Sondage Pax Medica - Jacques de Toeuf: «Les prestataires de soins décrochent du système!»

Dans la foulée du sondage express réalisé par Le Spécialiste et Medi-Sphere sur la fin de la Pax Medica, qui se profile pour quelque 4 médecins sur 5, le Dr Jacques de Toeuf nous a livré ses réflexions à chaud...

Selon notre sondage, pour 85% des médecins francophones et 76% des médecins néerlandophones, c’est non seulement la fin de la Pax Medica mais aussi une bonne chose pour respectivement 53% et 31% d’entre eux. Qu’en pensez-vous?

Jacques de Toeuf: «La plupart des gens affirment que c’est la fin, même s’ils le déplorent pour certains, l’approuvent pour une majorité d’entre eux. Ces résultats sont logiques, car nous sommes au bout du système médico-mutualiste pour de multiples raisons dont la principale est la montée en puissance des mutualités, un déséquilibre des relations entre partenaires. Les mutualités parlent d’une même voix, alors que du côté médical on est divisé. Qui plus est, les mutualités ont un agenda qui s’exprime dans le pacte des mutuelles conclut avec Maggie De Block. Il vise à assurer, piloter toute la gestion du système d’assurance-maladie et à se substituer à l’état pour pilotage de ce système. Cela se traduit notamment par l’orthodoxie budgétaire. Les médecins, qu’ils soient généralistes ou spécialistes sont les dindons de la farce, non seulement du point de vue financier mais aussi de la possibilité qui leur est laissée d’organiser leur travail. Cela crée un profond malaise  derrière lequel il y a le déséquilibre que j’évoquais.»

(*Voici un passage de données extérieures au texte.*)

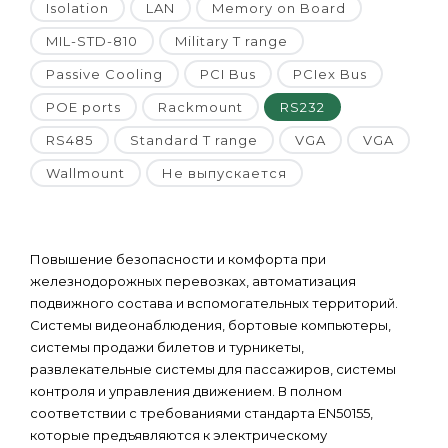
Isolation
LAN
Memory on Board
MIL-STD-810
Military T range
Passive Cooling
PCI Bus
PCIex Bus
POE ports
Rackmount
RS232
RS485
Standard T range
VGA
VGA
Wallmount
Не выпускается
Повышение безопасности и комфорта при
железнодорожных перевозках, автоматизация
подвижного состава и вспомогательных территорий.
Системы видеонаблюдения, бортовые компьютеры,
системы продажи билетов и турникеты,
развлекательные системы для пассажиров, системы
контроля и управления движением. В полном
соответствии с требованиями стандарта EN50155,
которые предъявляются к электрическому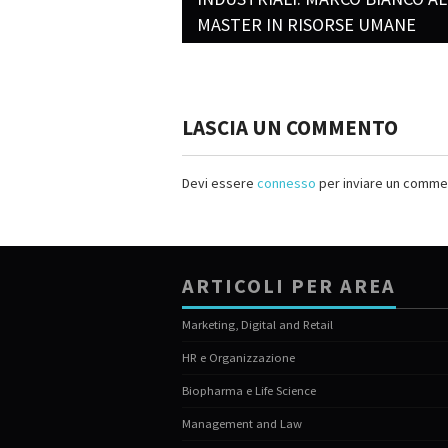
Post navigation
MASTER IN RISORSE UMANE
LASCIA UN COMMENTO
Devi essere
connesso
per inviare un comme
ARTICOLI PER AREA
Marketing, Digital and Retail
HR e Organizzazione
Biopharma e Life Science
Management and Law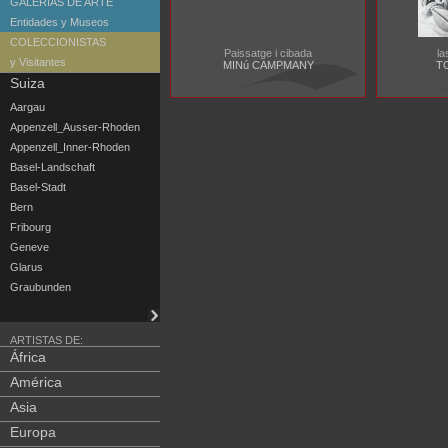
GALERIAS DE ARTE
Entidades y Museos
COLECCIONISTAS
Paissatge i cibada
la
y Visitantes
MINú CAMPMANY
T
Suiza
Aargau
Appenzell_Ausser-Rhoden
Appenzell_Inner-Rhoden
Basel-Landschaft
Basel-Stadt
Bern
Fribourg
Geneve
Glarus
Graubunden
ARTISTAS DE:
África
América
Asia
Europa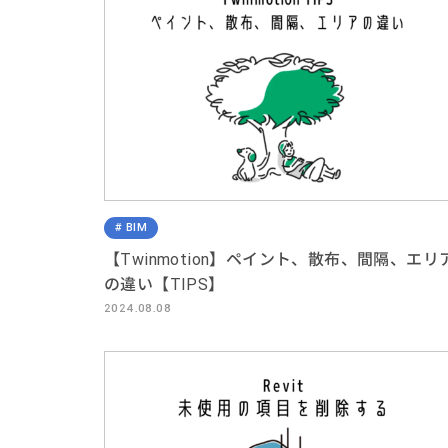
BIM
【Twinmotion】ペイント、散布、間隔、エリ
の違い【TIPS】
2024.08.08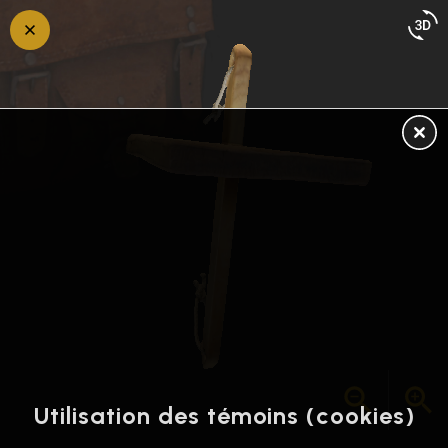
Retour
en
arrière
Utilisation des témoins (cookies)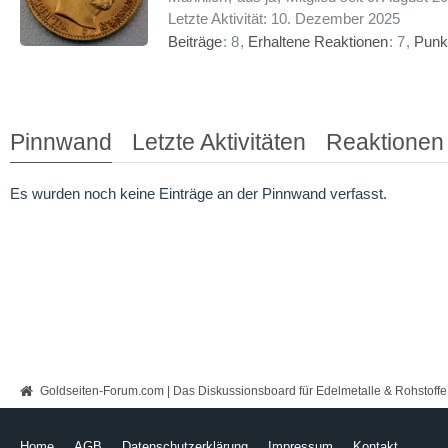
Letzte Aktivität:
10. Dezember 2025
Beiträge
8
Erhaltene Reaktionen
7
Punk
Pinnwand
Letzte Aktivitäten
Reaktionen
Es wurden noch keine Einträge an der Pinnwand verfasst.
Goldseiten-Forum.com | Das Diskussionsboard für Edelmetalle & Rohstoffe
Home
AGB
Datenschutzerklärung
Impressum
Kontakt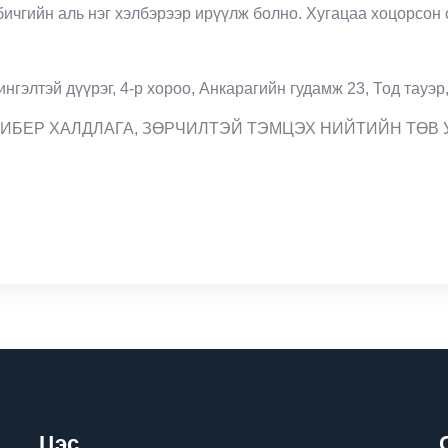
ичгийн аль нэг хэлбэрээр ирүүлж болно. Хугацаа хоцорсон 
n
нгэлтэй дүүрэг, 4-р хороо, Анкарагийн гудамж 23, Тод тауэр,
КИБЕР ХАЛДЛАГА, ЗӨРЧИЛТЭЙ ТЭМЦЭХ НИЙТИЙН ТӨВ 
Цэс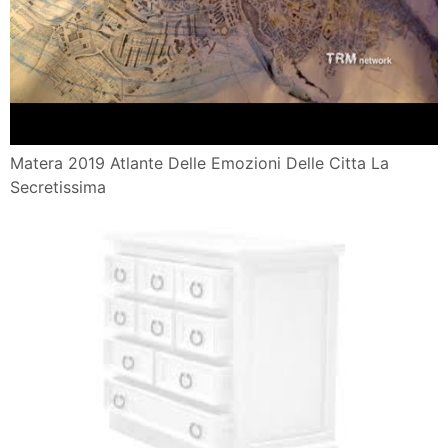
Matera 2019 Atlante Delle Emozioni Delle Citta La
Secretissima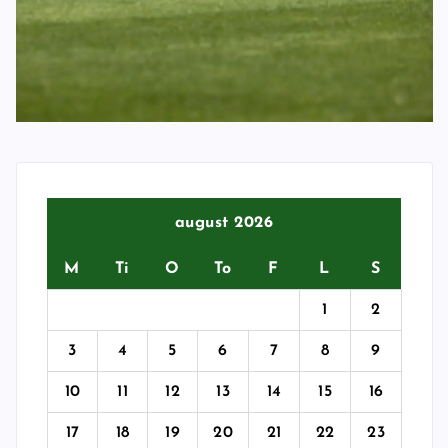
august 2026
M
Ti
O
To
F
L
S
1
2
3
4
5
6
7
8
9
10
11
12
13
14
15
16
17
18
19
20
21
22
23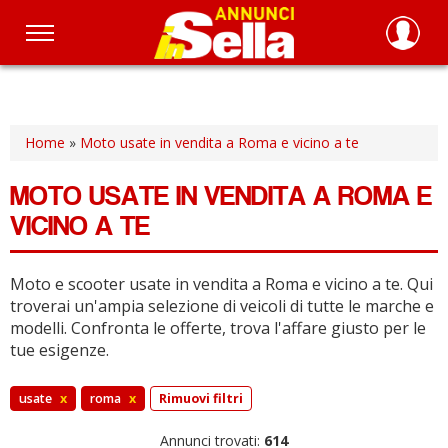
Salta
al
contenuto
principale
Home
»
Moto usate in vendita a Roma e vicino a te
MOTO USATE IN VENDITA A ROMA E
VICINO A TE
Moto e scooter usate in vendita a Roma e vicino a te.
Qui
troverai un'ampia selezione di veicoli di tutte le marche e
modelli.
Confronta le offerte, trova l'affare giusto per le
tue esigenze.
usate
x
roma
x
Rimuovi filtri
Annunci trovati:
614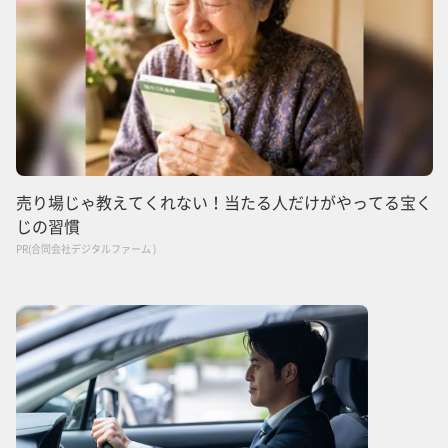
売り場じゃ教えてくれない！当たる人だけがやってる宝く
じの習慣
PR(合同会社デジタルファーム )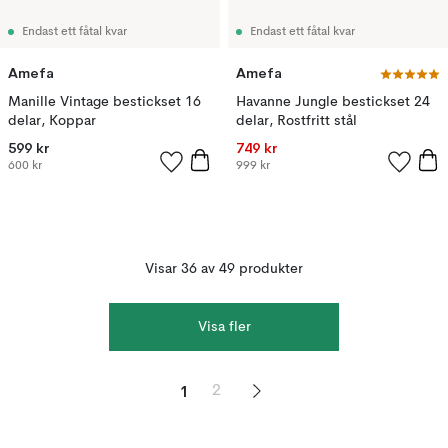
Endast ett fåtal kvar
Endast ett fåtal kvar
Amefa
Amefa
Manille Vintage bestickset 16
Havanne Jungle bestickset 24
delar, Koppar
delar, Rostfritt stål
599 kr
749 kr
600 kr
999 kr
Visar 36 av 49 produkter
Visa fler
1
2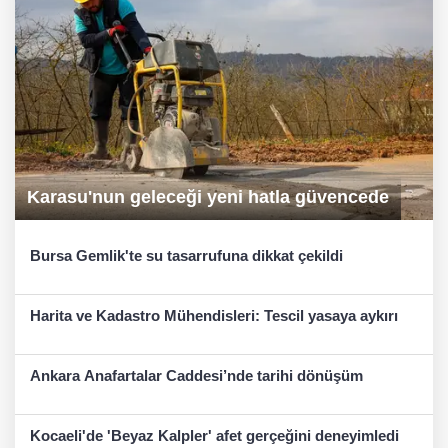
Karasu'nun geleceği yeni hatla güvencede
Bursa Gemlik'te su tasarrufuna dikkat çekildi
Harita ve Kadastro Mühendisleri: Tescil yasaya aykırı
Ankara Anafartalar Caddesi’nde tarihi dönüşüm
Kocaeli'de 'Beyaz Kalpler' afet gerçeğini deneyimledi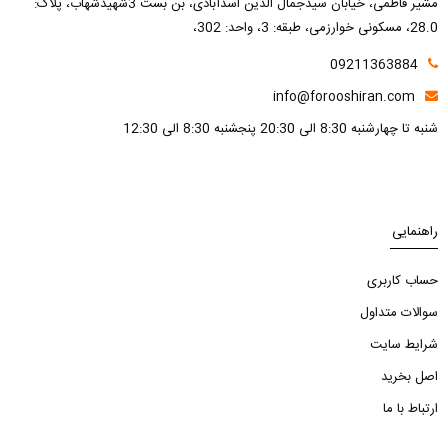
مشیر فاطمی، خیابان سیدجمال الدین اسدآبادی، بن بست 3شهیدشهاب، پلاک:
28.0، مسکونی خوارزمی، طبقه: 3، واحد: 302،
09211363884
info@forooshiran.com
شنبه تا چهارشنبه 8:30 الی 20:30 پنجشنبه 8:30 الی 12:30
راهنمایی
حساب کاربری
سوالات متداول
شرایط سایت
اصل بخرید
ارتباط با ما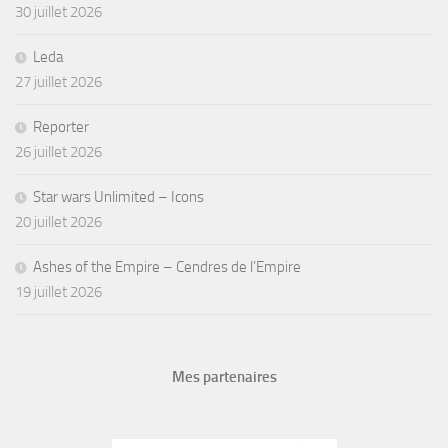
30 juillet 2026
Leda
27 juillet 2026
Reporter
26 juillet 2026
Star wars Unlimited – Icons
20 juillet 2026
Ashes of the Empire – Cendres de l’Empire
19 juillet 2026
Mes partenaires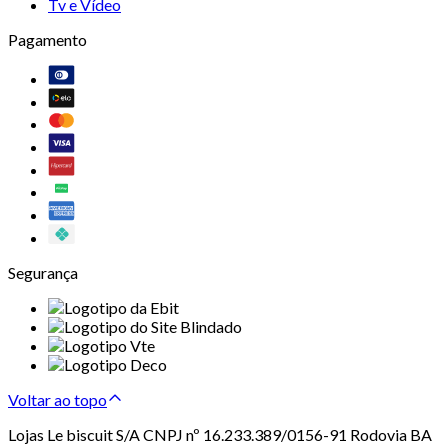
Tv e Vídeo
Pagamento
Segurança
Voltar ao topo
Lojas Le biscuit S/A CNPJ nº 16.233.389/0156-91 Rodovia BA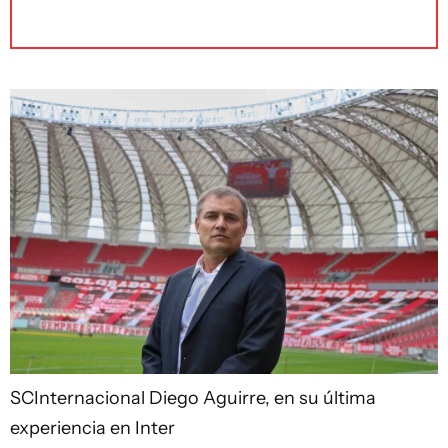
SCInternacional
Diego Aguirre, en su última
experiencia en Inter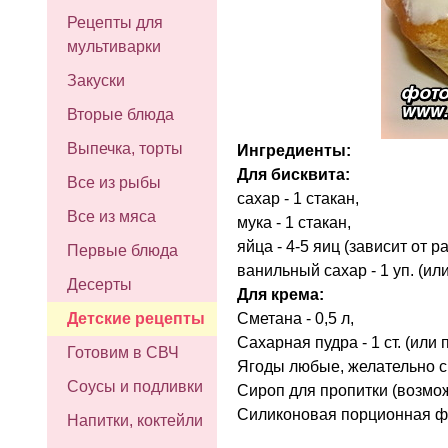
Рецепты для
мультиварки
Закуски
Вторые блюда
Выпечка, торты
Ингредиенты:
Для бисквита:
Все из рыбы
сахар - 1 стакан,
Все из мяса
мука - 1 стакан,
яйца - 4-5 яиц (зависит от р
Первые блюда
ванильный сахар - 1 уп. (ил
Десерты
Для крема:
Сметана - 0,5 л,
Детские рецепты
Сахарная пудра - 1 ст. (или п
Готовим в СВЧ
Ягоды любые, желательно с 
Соусы и подливки
Сироп для пропитки (возмо
Силиконовая порционная ф
Напитки, коктейли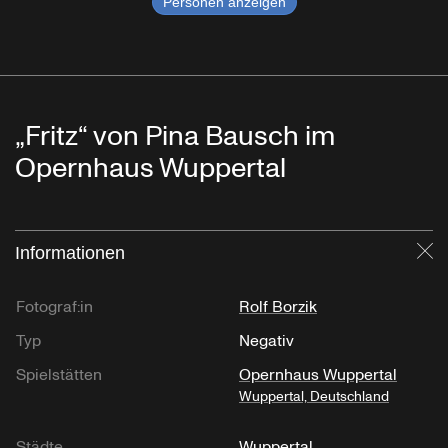
Personen anzeigen
„Fritz“ von Pina Bausch im
Opernhaus Wuppertal
Informationen
Sc
Fotograf:in
Rolf Borzik
Typ
Negativ
Spielstätten
Opernhaus Wuppertal
Wuppertal, Deutschland
Städte
Wuppertal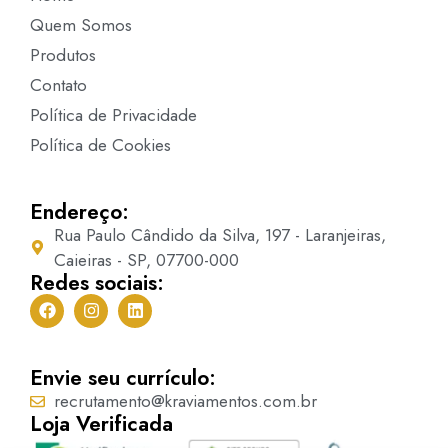
Quem Somos
Produtos
Contato
Política de Privacidade
Política de Cookies
Endereço:
Rua Paulo Cândido da Silva, 197 - Laranjeiras,
Caieiras - SP, 07700-000
Redes sociais:
Envie seu currículo:
recrutamento@kraviamentos.com.br
Loja Verificada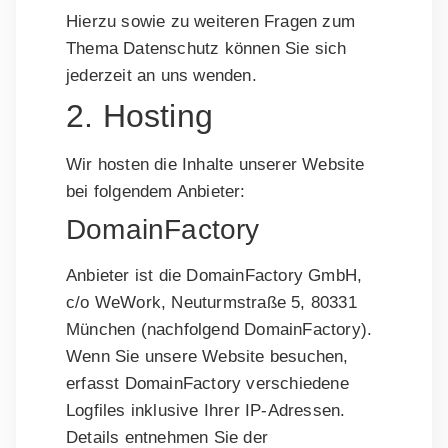
Hierzu sowie zu weiteren Fragen zum
Thema Datenschutz können Sie sich
jederzeit an uns wenden.
2. Hosting
Wir hosten die Inhalte unserer Website
bei folgendem Anbieter:
DomainFactory
Anbieter ist die DomainFactory GmbH,
c/o WeWork, Neuturmstraße 5, 80331
München (nachfolgend DomainFactory).
Wenn Sie unsere Website besuchen,
erfasst DomainFactory verschiedene
Logfiles inklusive Ihrer IP-Adressen.
Details entnehmen Sie der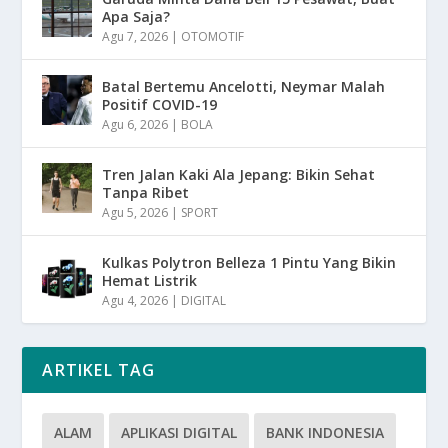
Apa Saja?
Agu 7, 2026
|
OTOMOTIF
Batal Bertemu Ancelotti, Neymar Malah
Positif COVID-19
Agu 6, 2026
|
BOLA
Tren Jalan Kaki Ala Jepang: Bikin Sehat
Tanpa Ribet
Agu 5, 2026
|
SPORT
Kulkas Polytron Belleza 1 Pintu Yang Bikin
Hemat Listrik
Agu 4, 2026
|
DIGITAL
ARTIKEL TAG
ALAM
APLIKASI DIGITAL
BANK INDONESIA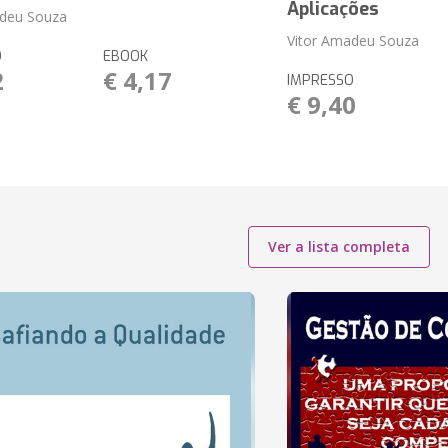
Aplicações
adeu Souza
Vitor Amadeu Souza
O
EBOOK
2
€ 4,17
IMPRESSO
€ 9,40
Ver a lista completa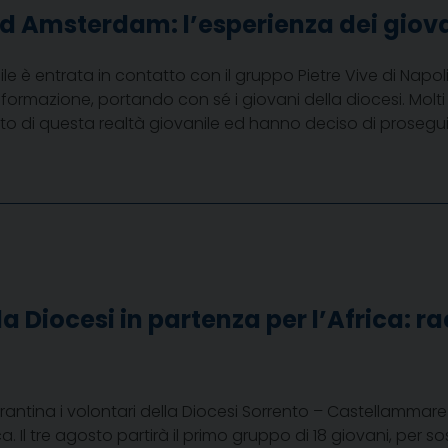
ad Amsterdam: l’esperienza dei giova
ile è entrata in contatto con il gruppo Pietre Vive di Nap
 formazione, portando con sé i giovani della diocesi. Molti 
rato di questa realtà giovanile ed hanno deciso di prosegui
la Diocesi in partenza per l’Africa: ra
antina i volontari della Diocesi Sorrento – Castellammare
ca. Il tre agosto partirà il primo gruppo di 18 giovani, per s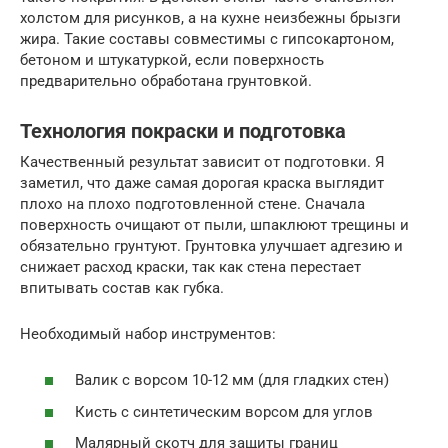
холстом для рисунков, а на кухне неизбежны брызги
жира. Такие составы совместимы с гипсокартоном,
бетоном и штукатуркой, если поверхность
предварительно обработана грунтовкой.
Технология покраски и подготовка
Качественный результат зависит от подготовки. Я
заметил, что даже самая дорогая краска выглядит
плохо на плохо подготовленной стене. Сначала
поверхность очищают от пыли, шпаклюют трещины и
обязательно грунтуют. Грунтовка улучшает адгезию и
снижает расход краски, так как стена перестает
впитывать состав как губка.
Необходимый набор инструментов:
Валик с ворсом 10-12 мм (для гладких стен)
Кисть с синтетическим ворсом для углов
Малярный скотч для защиты границ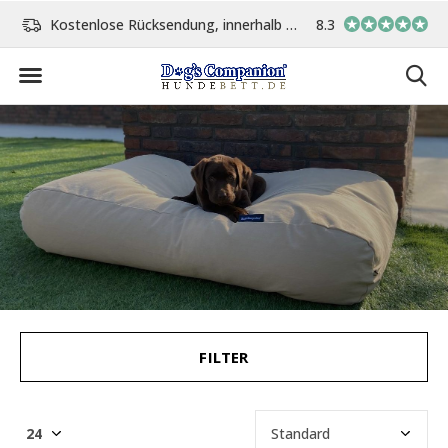
Kostenlose Rücksendung, innerhalb 14 Tage
8.3
Vor 15:00 Uhr bestellt, 
FILTER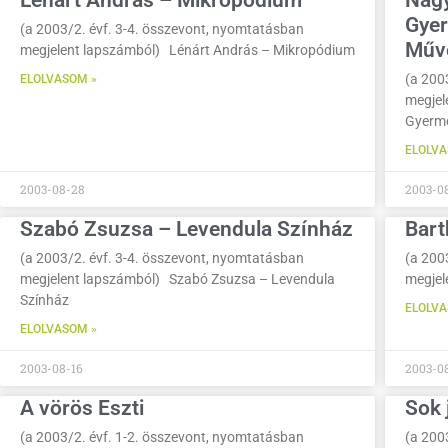
Lénárt András – Mikropódium
Nagy
Gyer
(a 2003/2. évf. 3-4. összevont, nyomtatásban
Műv
megjelent lapszámból) Lénárt András – Mikropódium
(a 200
ELOLVASOM »
megjel
Gyerme
ELOLVA
2003-08-28
2003-0
Szabó Zsuzsa – Levendula Színház
Bart
(a 2003/2. évf. 3-4. összevont, nyomtatásban
(a 200
megjelent lapszámból) Szabó Zsuzsa – Levendula
megjel
Színház
ELOLVA
ELOLVASOM »
2003-08-16
2003-0
A vörös Eszti
Sok 
(a 2003/2. évf. 1-2. összevont, nyomtatásban
(a 200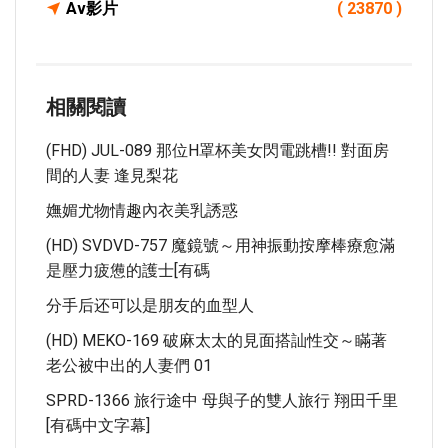
Av影片
( 23870 )
相關閱讀
(FHD) JUL-089 那位H罩杯美女閃電跳槽!! 對面房
間的人妻 逢見梨花
嫵媚尤物情趣內衣美乳誘惑
(HD) SVDVD-757 魔鏡號～用神振動按摩棒療愈滿
是壓力疲憊的護士[有碼
分手后还可以是朋友的血型人
(HD) MEKO-169 破麻太太的見面搭訕性交～瞞著
老公被中出的人妻們 01
SPRD-1366 旅行途中 母與子的雙人旅行 翔田千里
[有碼中文字幕]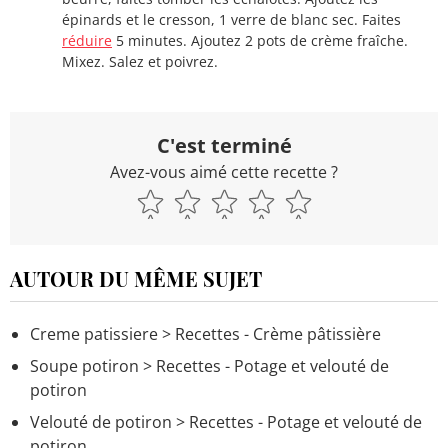
épinards et le cresson, 1 verre de blanc sec. Faites
réduire
5 minutes. Ajoutez 2 pots de crème fraîche.
Mixez. Salez et poivrez.
C'est terminé
Avez-vous aimé cette recette ?
AUTOUR DU MÊME SUJET
Creme patissiere
> Recettes - Crème pâtissière
Soupe potiron
> Recettes - Potage et velouté de
potiron
Velouté de potiron
> Recettes - Potage et velouté de
potiron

A votre avis, faut-il réformer ou adapter le système pour restaurer les équilibres rompus ou faut-il le refondre de façon plus radicale?

Jacques  de Toeuf: «Dans nos pays, il n’y a que deux modèles envisageables. Soit, l’état crée le système et l’on entre dans un système où le financement est assuré au travers de l’impôt et des cotisations sociales et où la discussion – lorsqu’elle existe-, se passe au niveau de l’état et de l’administration. Soit on entre dans un système de type assurantiel, où l’assurance à son mot à dire. Le système belge participe de ces deux modèles, mais on assiste depuis 15 ans à la montée en puissance de l’état. Les dernières péripéties démontrent qu’en réalité c’est l’état qui pilote puisqu’aussi bien l’année passée que cette année, le Conseil Général n’a pas approuvé le budget. En dépit de cette non-approbation, l’état l’a néanmoins validé et appliqué, jusque dans les ventilations et les modalités.

La question aujourd’hui est de savoir si l’on reste sur deux jambes. Car il n’est pas possible d’avoir un système où les partenaires sociaux au sens large ont l’illusion de croire qu’ils participent alors que l’état pilote en sous-main. Il faut clarifier les choses. Manifestement, les prestataires de soins ne s’y retrouvent plus. La preuve en est que l’accord médico-mut est à terre,  que les kinés et les dentistes n’ont pas d’accord, et que les pharmaciens n’en auront sans doute pas davantage. Les prestataires décrochent du système, qui a perdu sa légitimité. Si on veut la reconstruire, il faut faire un choix de départ : soit c’est l’état qui pilote soit c’est la sécurité sociale et les partenaires. Pour moi la condition pour qu’on puisse avoir de nouveau un dialogue et une négociation permanente qui fonctionnent, consiste à rééquilibrer les deux plateaux de la balance. On ne peut continuer un système où une des deux parties n’a finalement plus rien à dire en termes décisionnels, et n’a plus qu’à faire des suggestions polies.»